**Written task 1**.
Please collect every line of the records that contains the string "shortInstrumentName", copying each one in full.

**Passage shown**.
————

Skip to content
oferbr edited this page Jan 21, 2014 · 2 revisions

BIUTEE is a transformation-based EDA, provided now as part of the Excitement Open Platform (EOP). This EDA requires a specific LAP, provided as part of the EOP as well. This page describes how to run these LAP and EDA. An older (and now obsolete) stand-alone version of these components can be found here: http://cs.biu.ac.il/~nlp/downloads/biutee.

BIUTEE is provided with a folder called the BIUTEE Environment, containing its configuration, proprietary working folder, file-based resources, and more. It is also provided with very large DB-based resources, downloaded and handled separately.

This guide explains how to download and run BIUTEE. All steps mentioned here are an expansion of the general EOP detailed manual

Table of Contents

System Requirements

BIUTEE requires the items specified as EOP's Supported Platforms and Prerequisites, and additionally:

  • Memory: At least 5 GB RAM
  • Disk Space: At least 20 GB free

How to Download and Build BIUTEE

  1. Follow the corresponding steps in EOP's detailed manual (How to Donwload and Build the EOP). In this guide, the local folder where the EOP source code was extracted to will be referred to as $EOP.

————

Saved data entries
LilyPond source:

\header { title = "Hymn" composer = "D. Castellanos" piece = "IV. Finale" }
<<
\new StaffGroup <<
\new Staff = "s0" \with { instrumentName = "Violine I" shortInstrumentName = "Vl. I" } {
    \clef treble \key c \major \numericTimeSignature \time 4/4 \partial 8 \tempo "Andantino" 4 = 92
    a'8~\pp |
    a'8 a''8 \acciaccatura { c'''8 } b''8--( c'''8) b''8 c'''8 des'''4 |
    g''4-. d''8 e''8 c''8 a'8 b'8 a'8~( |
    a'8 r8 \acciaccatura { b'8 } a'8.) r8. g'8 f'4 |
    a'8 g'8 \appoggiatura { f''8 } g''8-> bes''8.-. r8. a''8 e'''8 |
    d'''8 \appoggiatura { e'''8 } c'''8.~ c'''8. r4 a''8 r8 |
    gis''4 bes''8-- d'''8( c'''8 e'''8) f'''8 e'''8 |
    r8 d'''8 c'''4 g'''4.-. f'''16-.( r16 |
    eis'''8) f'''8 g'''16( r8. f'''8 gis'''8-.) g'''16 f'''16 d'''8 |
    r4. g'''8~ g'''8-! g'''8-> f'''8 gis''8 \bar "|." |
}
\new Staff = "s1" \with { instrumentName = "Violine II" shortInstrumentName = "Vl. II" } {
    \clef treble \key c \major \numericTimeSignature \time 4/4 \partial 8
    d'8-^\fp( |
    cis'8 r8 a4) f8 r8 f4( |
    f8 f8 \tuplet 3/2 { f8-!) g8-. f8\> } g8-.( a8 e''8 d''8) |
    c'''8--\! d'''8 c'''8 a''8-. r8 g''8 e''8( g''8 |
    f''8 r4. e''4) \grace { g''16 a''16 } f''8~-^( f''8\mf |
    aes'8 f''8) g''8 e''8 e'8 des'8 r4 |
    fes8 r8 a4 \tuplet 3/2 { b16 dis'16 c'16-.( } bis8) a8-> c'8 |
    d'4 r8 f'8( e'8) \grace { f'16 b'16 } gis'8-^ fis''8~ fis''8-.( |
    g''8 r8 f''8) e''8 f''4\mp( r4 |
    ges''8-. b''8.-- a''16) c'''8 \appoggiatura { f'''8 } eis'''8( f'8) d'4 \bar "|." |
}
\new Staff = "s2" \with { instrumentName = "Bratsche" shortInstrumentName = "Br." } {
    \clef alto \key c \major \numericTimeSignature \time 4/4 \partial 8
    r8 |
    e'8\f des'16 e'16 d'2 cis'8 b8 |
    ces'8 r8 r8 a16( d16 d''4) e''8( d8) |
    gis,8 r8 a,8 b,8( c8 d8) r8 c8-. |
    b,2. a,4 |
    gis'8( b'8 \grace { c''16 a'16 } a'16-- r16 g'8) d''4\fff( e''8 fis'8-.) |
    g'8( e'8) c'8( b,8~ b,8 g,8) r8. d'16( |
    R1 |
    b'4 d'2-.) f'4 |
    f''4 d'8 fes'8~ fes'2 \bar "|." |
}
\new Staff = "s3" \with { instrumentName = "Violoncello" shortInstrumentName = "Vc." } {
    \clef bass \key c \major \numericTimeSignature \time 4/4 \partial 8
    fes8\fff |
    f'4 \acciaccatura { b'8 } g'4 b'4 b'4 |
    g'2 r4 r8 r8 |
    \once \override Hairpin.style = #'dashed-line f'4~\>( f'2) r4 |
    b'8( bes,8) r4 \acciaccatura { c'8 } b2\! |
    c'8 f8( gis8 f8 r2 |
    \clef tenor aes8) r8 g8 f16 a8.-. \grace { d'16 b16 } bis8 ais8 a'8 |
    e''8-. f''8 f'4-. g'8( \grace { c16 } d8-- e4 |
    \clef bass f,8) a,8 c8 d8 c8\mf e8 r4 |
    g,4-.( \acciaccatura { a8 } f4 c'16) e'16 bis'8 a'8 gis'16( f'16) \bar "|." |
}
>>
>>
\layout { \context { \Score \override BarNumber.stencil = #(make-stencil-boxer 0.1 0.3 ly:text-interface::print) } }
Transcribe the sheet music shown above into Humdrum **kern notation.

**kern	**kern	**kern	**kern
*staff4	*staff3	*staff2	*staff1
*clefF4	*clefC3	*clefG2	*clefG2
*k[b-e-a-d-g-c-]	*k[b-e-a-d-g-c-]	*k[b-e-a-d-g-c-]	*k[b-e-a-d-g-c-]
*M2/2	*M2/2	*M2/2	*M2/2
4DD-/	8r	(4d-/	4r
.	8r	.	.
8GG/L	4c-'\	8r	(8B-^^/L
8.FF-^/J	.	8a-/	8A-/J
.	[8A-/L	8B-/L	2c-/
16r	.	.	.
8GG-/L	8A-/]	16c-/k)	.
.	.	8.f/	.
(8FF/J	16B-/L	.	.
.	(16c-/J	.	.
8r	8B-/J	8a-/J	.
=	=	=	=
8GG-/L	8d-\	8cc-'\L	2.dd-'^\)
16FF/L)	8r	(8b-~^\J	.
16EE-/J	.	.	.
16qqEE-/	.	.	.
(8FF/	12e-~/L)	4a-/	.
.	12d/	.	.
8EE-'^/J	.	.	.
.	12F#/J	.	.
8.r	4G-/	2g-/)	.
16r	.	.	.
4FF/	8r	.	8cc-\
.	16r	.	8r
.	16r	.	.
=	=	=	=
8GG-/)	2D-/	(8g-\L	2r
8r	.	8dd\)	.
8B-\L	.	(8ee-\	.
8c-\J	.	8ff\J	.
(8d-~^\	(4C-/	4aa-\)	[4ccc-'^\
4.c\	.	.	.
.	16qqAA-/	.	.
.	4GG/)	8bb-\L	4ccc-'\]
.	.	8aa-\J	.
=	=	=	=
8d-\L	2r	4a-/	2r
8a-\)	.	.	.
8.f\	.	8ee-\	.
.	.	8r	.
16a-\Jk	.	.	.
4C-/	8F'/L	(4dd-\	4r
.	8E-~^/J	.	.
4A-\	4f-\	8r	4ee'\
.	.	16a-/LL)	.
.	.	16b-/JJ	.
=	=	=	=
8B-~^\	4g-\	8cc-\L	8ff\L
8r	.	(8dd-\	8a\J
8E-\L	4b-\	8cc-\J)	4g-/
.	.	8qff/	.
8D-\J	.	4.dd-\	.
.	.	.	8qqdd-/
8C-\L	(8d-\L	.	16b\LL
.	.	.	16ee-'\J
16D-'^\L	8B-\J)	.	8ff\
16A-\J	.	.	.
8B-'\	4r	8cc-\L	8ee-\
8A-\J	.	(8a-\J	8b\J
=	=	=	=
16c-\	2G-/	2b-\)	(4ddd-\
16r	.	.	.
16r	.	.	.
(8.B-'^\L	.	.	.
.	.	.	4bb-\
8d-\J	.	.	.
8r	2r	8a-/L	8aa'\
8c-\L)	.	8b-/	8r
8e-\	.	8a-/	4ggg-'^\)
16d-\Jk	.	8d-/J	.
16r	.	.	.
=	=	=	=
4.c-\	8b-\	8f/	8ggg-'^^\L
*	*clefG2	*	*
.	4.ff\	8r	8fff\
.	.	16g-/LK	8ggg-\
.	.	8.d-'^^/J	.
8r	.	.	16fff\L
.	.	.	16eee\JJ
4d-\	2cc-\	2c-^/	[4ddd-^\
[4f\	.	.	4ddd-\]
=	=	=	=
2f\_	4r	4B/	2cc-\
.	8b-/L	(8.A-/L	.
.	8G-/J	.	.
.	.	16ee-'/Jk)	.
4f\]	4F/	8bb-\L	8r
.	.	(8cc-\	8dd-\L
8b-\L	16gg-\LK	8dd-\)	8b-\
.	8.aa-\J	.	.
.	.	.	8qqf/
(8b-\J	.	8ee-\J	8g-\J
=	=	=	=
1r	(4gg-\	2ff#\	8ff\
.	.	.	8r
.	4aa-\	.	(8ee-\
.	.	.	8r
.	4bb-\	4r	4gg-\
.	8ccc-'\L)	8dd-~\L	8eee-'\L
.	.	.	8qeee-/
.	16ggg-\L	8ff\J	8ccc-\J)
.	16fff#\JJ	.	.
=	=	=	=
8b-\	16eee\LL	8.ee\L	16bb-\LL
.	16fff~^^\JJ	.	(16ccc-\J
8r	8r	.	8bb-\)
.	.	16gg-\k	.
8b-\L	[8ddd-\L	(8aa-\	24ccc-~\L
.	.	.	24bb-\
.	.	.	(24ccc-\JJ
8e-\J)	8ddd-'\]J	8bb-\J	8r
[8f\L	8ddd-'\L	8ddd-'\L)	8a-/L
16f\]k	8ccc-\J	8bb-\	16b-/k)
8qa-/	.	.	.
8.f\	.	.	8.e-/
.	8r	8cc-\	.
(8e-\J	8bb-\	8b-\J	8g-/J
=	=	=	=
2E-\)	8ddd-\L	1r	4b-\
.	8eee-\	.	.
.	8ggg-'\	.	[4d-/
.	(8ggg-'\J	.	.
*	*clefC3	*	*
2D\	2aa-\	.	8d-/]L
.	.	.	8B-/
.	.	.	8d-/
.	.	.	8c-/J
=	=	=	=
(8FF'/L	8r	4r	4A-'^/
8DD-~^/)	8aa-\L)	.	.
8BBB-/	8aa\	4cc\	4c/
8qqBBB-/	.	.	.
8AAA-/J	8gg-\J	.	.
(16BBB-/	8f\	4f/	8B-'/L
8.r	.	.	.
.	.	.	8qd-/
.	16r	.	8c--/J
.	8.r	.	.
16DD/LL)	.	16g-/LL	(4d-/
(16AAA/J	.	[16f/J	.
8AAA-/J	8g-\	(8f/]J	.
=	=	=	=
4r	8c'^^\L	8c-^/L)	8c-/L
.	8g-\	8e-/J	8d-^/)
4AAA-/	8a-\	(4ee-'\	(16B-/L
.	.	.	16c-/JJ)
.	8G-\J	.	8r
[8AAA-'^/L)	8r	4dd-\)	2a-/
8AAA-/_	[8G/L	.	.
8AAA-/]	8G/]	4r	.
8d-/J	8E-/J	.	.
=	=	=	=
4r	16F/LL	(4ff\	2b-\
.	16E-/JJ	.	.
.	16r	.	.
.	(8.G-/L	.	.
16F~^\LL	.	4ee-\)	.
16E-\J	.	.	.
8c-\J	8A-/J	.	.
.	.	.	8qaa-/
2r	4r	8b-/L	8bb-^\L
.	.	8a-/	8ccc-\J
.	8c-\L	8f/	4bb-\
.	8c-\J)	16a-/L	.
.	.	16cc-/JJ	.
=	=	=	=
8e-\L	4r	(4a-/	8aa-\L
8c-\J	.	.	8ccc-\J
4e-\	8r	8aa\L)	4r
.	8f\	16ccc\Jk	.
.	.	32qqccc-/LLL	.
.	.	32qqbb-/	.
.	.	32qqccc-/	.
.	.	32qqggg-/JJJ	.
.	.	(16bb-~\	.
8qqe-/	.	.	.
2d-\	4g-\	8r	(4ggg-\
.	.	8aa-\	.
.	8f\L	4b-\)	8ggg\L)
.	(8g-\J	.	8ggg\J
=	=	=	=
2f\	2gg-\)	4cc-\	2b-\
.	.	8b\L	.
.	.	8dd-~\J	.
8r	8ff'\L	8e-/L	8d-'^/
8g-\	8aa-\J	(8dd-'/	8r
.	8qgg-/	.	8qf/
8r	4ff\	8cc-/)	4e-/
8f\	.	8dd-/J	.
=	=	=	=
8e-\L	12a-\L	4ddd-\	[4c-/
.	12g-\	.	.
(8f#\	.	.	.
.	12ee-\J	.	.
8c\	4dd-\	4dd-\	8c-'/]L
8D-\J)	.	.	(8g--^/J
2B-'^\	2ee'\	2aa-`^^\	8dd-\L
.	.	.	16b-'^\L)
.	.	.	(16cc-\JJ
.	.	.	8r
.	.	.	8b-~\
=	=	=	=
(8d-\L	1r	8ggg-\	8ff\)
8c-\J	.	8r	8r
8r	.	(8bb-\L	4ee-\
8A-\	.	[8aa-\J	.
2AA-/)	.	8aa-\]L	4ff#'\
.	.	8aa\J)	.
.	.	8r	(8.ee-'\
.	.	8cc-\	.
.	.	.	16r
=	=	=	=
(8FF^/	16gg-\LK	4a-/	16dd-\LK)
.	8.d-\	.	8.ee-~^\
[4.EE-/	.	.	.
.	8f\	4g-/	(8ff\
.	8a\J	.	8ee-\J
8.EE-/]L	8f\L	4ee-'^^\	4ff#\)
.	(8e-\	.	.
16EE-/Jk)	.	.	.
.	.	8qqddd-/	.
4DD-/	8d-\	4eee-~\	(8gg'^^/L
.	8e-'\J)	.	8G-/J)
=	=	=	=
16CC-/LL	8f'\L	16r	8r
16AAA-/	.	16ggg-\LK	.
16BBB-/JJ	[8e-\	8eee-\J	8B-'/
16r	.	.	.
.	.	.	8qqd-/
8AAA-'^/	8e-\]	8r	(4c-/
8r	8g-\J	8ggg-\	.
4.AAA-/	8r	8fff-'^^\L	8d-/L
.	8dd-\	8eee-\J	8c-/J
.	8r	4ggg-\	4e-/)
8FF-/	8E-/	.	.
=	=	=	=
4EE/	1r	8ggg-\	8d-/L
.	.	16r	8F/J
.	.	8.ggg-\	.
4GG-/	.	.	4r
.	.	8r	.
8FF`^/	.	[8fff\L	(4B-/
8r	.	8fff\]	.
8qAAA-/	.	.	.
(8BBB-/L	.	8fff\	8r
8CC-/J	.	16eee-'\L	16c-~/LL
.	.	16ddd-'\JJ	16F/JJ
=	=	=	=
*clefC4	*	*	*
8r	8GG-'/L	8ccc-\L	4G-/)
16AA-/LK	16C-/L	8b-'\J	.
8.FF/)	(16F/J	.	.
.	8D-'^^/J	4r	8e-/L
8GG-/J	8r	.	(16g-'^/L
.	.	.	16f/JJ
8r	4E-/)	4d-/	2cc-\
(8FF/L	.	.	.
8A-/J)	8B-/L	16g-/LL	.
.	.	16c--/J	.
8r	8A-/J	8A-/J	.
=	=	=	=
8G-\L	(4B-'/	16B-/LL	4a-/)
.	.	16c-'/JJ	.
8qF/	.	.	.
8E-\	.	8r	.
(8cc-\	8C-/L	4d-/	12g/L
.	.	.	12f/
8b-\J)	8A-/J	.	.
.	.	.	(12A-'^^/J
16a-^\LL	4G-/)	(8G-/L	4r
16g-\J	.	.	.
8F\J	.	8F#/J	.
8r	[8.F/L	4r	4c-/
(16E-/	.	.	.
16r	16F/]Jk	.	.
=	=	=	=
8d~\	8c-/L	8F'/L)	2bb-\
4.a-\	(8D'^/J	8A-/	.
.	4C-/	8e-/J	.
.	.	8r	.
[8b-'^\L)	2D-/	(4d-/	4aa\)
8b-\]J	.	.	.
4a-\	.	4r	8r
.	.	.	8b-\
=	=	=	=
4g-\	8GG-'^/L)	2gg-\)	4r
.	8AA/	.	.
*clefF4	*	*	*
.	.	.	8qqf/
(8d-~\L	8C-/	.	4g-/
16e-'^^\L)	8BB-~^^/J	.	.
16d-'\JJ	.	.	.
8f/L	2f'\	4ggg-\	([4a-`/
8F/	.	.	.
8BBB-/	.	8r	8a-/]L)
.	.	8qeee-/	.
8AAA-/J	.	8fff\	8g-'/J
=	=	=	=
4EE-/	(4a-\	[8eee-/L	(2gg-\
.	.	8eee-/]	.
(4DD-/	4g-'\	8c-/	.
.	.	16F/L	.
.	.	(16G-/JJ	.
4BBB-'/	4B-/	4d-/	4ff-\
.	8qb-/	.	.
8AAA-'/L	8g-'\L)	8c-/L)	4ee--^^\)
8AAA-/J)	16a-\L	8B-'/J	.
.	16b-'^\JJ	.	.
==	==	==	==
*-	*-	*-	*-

————

**Written task 2**.
Reproduce everything in the BIUTEE guide from "How to Download and Build" down to "to as $EOP.", switching "folder" to "directory".

**Response 1**.
\new Staff = "s0" \with { instrumentName = "Violine I" shortInstrumentName = "Vl. I" } {
\new Staff = "s1" \with { instrumentName = "Violine II" shortInstrumentName = "Vl. II" } {
\new Staff = "s2" \with { instrumentName = "Bratsche" shortInstrumentName = "Br." } {
\new Staff = "s3" \with { instrumentName = "Violoncello" shortInstrumentName = "Vc." } {

**Response 2**.
How to Download and Build BIUTEE

  1. Follow the corresponding steps in EOP's detailed manual (How to Donwload and Build the EOP). In this guide, the local directory where the EOP source code was extracted to will be referred to as $EOP.